From telephone technicians to newspaper reporters and TV camera crews, CWA members on the job are in the thick of Hurricane Katrina's aftermath, working in conditions that some journalists are likening to war zones and last December's killer tsunami.

"When you go down there, you're in a war zone of sorts – kind of a mix of the L.A. riots and the tsunami except if anything happens to you, you're completely on your own," New York Times photographer Vincent Laforet, a member of The Newspaper Guild-CWA Local 31003, said in an online interview with Photo District News.

"It's really hell," he said. "This is by far the most logistically difficult assignment I've ever covered. I'm not sure people outside New Orleans understand just how dire the situation is out here.
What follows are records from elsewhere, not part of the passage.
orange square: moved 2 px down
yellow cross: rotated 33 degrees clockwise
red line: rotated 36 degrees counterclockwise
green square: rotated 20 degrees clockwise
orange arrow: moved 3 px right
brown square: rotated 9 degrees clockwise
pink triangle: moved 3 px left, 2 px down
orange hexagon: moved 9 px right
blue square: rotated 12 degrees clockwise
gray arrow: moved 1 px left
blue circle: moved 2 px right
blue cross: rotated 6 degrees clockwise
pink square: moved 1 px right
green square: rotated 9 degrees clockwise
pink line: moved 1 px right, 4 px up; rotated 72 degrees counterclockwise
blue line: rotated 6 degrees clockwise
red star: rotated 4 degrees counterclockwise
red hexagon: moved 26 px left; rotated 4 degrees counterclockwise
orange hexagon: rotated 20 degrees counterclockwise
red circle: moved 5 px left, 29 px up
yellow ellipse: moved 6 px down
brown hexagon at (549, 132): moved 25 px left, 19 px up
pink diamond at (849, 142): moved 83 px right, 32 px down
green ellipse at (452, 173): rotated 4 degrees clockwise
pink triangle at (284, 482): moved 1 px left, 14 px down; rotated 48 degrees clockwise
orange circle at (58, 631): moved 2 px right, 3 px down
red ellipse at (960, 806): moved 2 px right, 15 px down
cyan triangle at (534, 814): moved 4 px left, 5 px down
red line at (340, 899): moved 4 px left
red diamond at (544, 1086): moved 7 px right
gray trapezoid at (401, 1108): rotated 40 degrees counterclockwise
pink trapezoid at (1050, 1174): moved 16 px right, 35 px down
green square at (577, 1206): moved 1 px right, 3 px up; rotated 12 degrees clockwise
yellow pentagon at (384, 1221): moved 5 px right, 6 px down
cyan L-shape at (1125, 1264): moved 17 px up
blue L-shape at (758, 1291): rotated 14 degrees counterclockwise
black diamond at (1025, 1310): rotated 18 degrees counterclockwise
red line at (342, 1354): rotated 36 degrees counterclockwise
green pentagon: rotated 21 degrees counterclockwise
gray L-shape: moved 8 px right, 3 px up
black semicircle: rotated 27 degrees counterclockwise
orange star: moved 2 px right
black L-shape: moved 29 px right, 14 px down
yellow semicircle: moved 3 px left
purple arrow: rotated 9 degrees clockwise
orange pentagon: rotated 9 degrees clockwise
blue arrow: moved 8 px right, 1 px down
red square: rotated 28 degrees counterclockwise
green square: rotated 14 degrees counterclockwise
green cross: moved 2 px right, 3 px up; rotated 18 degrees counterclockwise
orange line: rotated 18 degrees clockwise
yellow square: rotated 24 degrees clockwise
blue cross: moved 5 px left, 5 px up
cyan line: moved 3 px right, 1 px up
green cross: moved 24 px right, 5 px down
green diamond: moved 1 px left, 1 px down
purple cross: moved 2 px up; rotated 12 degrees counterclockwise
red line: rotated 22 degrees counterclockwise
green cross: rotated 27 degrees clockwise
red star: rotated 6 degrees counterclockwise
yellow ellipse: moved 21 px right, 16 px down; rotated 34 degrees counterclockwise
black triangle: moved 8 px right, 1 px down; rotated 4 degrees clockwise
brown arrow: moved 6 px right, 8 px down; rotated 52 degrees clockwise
It's a total disaster zone where people are starving to death, dying of dehydration and getting desperate. And here we are going in there, into this really dangerous situation, trying to do our jobs."

Camera crews represented by the National Association of Broadcast Employees and Technicians-CWA are also among the many journalists braving the conditions. MSNBC cameraman Tony Zumbado was interviewed about the appalling conditions he witnessed and filmed inside the New Orleans Convention Center, where he saw people, including babies, dead and dying.

"It's the most horrific thing I've ever seen in one location," Zumbado in an interview with Today show host Katie Couric. "It is the saddest situation I've ever seen ... four days later nothing has been provided for these people. They're dying."

Bell South technicians represented by CWA locals in Louisiana, Mississippi and Alabama are working around the clock to assess the unprecedented damage and restore service to homes that survived the storm.

In Houston, where thousands of New Orleans residents have been evacuated to the Astrodome, CWA members at SBC Communications are installing phone banks to allow people who have been without contact with their loved ones to finally reach friends and family. A similar effort by SBC employees was underway at a shelter in San Antonio.